[Work request 1] In the forum thread, about how long is the walk from the original poster's home to the surgery?
[Work request 2] Copy out the portion of the forum thread between "Share your dilemmas" and "visit before btw.", inclusive.

Share your dilemmas and get honest opinions from other Mumsnetters.

to expect there to be a service in between caring for my sick child at home or phoning for an ambulance?

109 replies

beesonmummyshead · 06/04/2010 16:52

dd is 2.7. For 48 hours she has vomited everything she has eaten or drunk. She now has diarrhoea and is crying/sleeping a lot. I phoned my doctors to speak to the doctor as I'm worried about dehydration.

The duty doctor called back and after a couple of questions sid he'd like to see my dd to ensure she is not dehydrated and asked I take her to the surgery. I have no transport and am about 20 mins walk away, and besides dd is not well enough to be moved, so I requested a home visit. Doctor refused on the grounds that I should get a taxi. I have never had a home visit before btw.

My mum intervenes and complains. Doctor gets told to attend asap, which he does. He walks in, tells me to strip dd to her nappy (which she doesnt have as she is toilet trained) then pinches her toes, fingers and ribs, then, without asking her, tries to prise open her mouth . He doesn't check her for a rash, check her breathing or tell me how to treat her. He told me to bring her down to the surgery if she is the same tomorrow

TBH I am minded never to use the home visit service again . If dd stays the same, I can care for her, if she is worse I will call for an ambulance. Why is there no service available for worried mothers with small children who shouldn't be dragged across town to sit and wait to see a doctor?

OP posts:
StealthPolarBear · 06/04/2010 16:55

sorry to hear your DD is unwell, hope she is better tomorrow.
However, presumably if she was stripped off he could see there was no rash. If he was checking her over he could tell her breathing was normal. He did a check (for dehydration presumably) and told you what to do if she doesn't improve.
If you aren't able to get out with her, what sort of service are you expecting?

mazzystartled · 06/04/2010 16:58

tbh I think you should have taken a taxi, probably
(I am often in exactly the same position re transport)
if you think the dr has done an insufficient job of checking her out I would take her to A&E in a taxi if need be (any friends who could give you a lift?)

LittleMrsHappy · 06/04/2010 16:58

what were you expecting? we luckily that we have a home visits call-outs, other countries do not have this.

Hopefully your dd will get well soon, and if your worried further call a ambulance.

chopstheduck · 06/04/2010 17:00

I think you are overeacting a little. I've carted mine up out of hours in similar circumstances. I'd have stuck her in a buggy and walked her if I didn't want to pay for a taxi. TBH it is pretty much a waste of time too seeign a dr too, unless they really are getting dehydrated.

mazzystartled · 06/04/2010 17:00

Sorry meant to say hope she recovers quickly. I think if drs advice is watchful waiting, it is the way to go - if she gets worse or your instinct tells you to, don't hesitate to use out of hours drs or go to a&e

beesonmummyshead · 06/04/2010 17:00

something a bit better than I could have offered myself, with some bedside manners.

[Dataset extract]

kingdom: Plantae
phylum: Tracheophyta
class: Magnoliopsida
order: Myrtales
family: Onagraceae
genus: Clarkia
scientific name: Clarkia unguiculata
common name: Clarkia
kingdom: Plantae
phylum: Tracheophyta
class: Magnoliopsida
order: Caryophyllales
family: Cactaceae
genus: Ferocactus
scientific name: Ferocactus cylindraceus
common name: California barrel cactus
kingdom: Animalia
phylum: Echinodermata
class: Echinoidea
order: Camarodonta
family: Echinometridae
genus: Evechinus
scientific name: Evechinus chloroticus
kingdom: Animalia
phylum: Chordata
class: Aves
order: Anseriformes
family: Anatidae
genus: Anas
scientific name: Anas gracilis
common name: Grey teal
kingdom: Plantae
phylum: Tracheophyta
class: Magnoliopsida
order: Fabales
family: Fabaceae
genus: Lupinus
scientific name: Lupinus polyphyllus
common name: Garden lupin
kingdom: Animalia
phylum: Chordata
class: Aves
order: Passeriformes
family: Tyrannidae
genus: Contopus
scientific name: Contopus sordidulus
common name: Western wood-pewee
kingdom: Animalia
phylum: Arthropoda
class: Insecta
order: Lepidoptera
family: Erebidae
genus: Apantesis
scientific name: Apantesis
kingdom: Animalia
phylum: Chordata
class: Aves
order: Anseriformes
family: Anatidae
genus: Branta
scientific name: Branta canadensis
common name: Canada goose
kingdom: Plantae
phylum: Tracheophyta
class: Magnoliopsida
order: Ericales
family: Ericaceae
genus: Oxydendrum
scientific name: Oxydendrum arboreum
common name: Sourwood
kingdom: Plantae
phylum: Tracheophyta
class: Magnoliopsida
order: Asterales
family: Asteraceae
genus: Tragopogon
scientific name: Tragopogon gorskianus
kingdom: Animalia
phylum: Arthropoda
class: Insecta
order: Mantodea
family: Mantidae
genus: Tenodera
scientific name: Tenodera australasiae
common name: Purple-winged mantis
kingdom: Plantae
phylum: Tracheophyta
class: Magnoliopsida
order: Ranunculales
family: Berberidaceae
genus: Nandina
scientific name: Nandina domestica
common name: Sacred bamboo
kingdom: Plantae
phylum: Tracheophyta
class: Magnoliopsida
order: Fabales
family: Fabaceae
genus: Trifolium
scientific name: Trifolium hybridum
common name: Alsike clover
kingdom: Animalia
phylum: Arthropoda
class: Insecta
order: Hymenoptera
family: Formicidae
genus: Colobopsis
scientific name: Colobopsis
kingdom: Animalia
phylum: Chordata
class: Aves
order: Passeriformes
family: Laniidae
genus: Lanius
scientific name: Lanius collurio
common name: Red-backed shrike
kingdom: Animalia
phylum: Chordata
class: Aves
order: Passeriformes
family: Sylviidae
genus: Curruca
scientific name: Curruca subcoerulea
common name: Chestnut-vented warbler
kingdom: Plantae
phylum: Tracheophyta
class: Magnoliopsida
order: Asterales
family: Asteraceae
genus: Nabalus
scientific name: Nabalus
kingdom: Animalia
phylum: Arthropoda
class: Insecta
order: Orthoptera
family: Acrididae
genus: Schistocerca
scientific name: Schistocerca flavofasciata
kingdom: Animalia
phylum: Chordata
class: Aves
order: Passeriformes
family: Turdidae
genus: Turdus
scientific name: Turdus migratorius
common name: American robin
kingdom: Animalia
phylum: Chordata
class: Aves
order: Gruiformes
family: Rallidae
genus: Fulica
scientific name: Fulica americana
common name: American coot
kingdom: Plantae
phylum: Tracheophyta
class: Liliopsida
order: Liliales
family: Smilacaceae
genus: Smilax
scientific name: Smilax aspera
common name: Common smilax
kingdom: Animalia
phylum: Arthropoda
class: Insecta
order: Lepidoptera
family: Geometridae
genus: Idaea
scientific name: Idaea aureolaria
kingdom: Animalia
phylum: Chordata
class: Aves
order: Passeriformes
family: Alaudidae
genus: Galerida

[Task answer 1] About 20 minutes.

[Task answer 2]
Share your dilemmas and get honest opinions from other Mumsnetters.

to expect there to be a service in between caring for my sick child at home or phoning for an ambulance?

109 replies

beesonmummyshead · 06/04/2010 16:52

dd is 2.7. For 48 hours she has vomited everything she has eaten or drunk. She now has diarrhoea and is crying/sleeping a lot. I phoned my doctors to speak to the doctor as I'm worried about dehydration.

The duty doctor called back and after a couple of questions sid he'd like to see my dd to ensure she is not dehydrated and asked I take her to the surgery. I have no transport and am about 20 mins walk away, and besides dd is not well enough to be moved, so I requested a home visit. Doctor refused on the grounds that I should get a taxi. I have never had a home visit before btw.